Wiener Hammerstein System¶

Note: The example shown in this notebook is taken from the companion book Nonlinear System Identification and Forecasting: Theory and Practice with SysIdentPy.

The description content primarily derives from the benchmark website - Nonlinear Benchmark and associated paper - Wiener-Hammerstein benchmark with process noise. For a detailed description, readers are referred to the linked references.

The nonlinear benchmark website stands as a significant contribution to the system identification and machine learning community. The users are encouraged to explore all the papers referenced on the site.

This benchmark focuses on a Wiener-Hammerstein electronic circuit where process noise plays a significant role in distorting the output signal.

The Wiener-Hammerstein structure is a well-known block-oriented system which contains a static nonlinearity sandwiched between two Linear Time-Invariant (LTI) blocks (Figure 2). This arrangement presents a challenging identification problem due to the presence of these LTI blocks.

++++

USING THE INFORMATION>
a: According to the Wiener-Hammerstein text, what does the Wiener-Hammerstein structure contain?
b: Translate this sentence from the Wiener-Hammerstein text into French: "This benchmark focuses on a Wiener-Hammerstein electronic circuit where process noise plays a significant role in distorting the output signal."
c: Carry on the Wiener-Hammerstein text from its final sentence.
The records that come after the Wiener-Hammerstein text are separate material.

++++

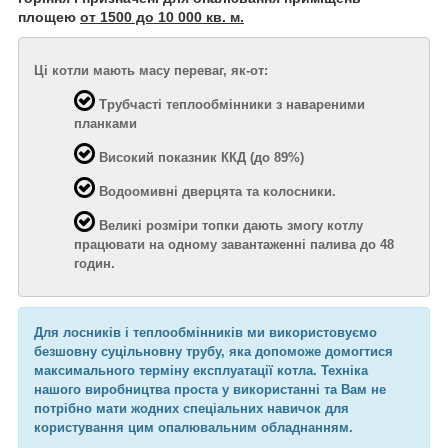
площею
от 1500 до 10 000 кв. м.
Ці котли мають масу переваг, як-от:
Трубчасті теплообмінники з навареними
планками
Високий показник ККД (до 89%)
Водоомивні дверцята та колосники.
Великі розміри топки дають змогу котлу
працювати на одному завантаженні палива до 48
годин.
Для лосників і теплообмінників ми використовуємо
безшовну суцільновну трубу, яка допоможе домогтися
максимального терміну експлуатації котла. Техніка
нашого виробництва проста у використанні та Вам не
потрібно мати жодних спеціальних навичок для
користування цим опалювальним обладнанням.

++++

RESPONSES FOR EACH TASK>
a: It contains a static nonlinearity sandwiched between two Linear Time-Invariant (LTI) blocks.

b: Ce banc d'essai porte sur un circuit électronique de Wiener-Hammerstein dans lequel le bruit de processus joue un rôle important dans la distorsion du signal de sortie.

c:
Figure 2: the Wiener-Hammerstein system

In Figure 2, the Wiener-Hammerstein system is illustrated with process noise $e_x(t)$ entering before the static nonlinearity $f(x)$, sandwiched between LTI blocks represented by $R(s)$ and $S(s)$ at the input and output, respectively. Additionally, small, negligible noise sources $e_u(t)$ and $e_y(t)$ affect the measurement channels. The measured input and output signals are denoted as $u_m(t)$ and $y_m(t)$.

The first LTI block $R(s)$ is effectively modeled as a third-order lowpass filter. The second LTI subsystem $S(s)$ is configured as an inverse Chebyshev filter with a stop-band attenuation of $40 dB$ and a cutoff frequency of $5 kHz$. Notably, $S(s)$ includes a transmission zero within the operational frequency range, complicating its inversion.

The static nonlinearity $f(x)$ is implemented using a diode-resistor network, resulting in saturation nonlinearity. Process noise $e_x(t)$ is introduced as filtered white Gaussian noise, generated from a discrete-time third-order lowpass Butterworth filter followed by zero-order hold and analog low-pass reconstruction filtering with a cutoff of $20 kHz$.

Measurement noise sources $e_u(t)$ and $e_y(t)$ are minimal compared to $e_x(t)$. The system's inputs and process noise are generated using an Arbitrary Waveform Generator (AWG), specifically the Agilent/HP E1445A, sampling at $78125 Hz$, synchronized with an acquisition system (Agilent/HP E1430A) to ensure phase coherence and prevent leakage errors. Buffering between the acquisition cards and the system's inputs and outputs minimizes measurement equipment distortion.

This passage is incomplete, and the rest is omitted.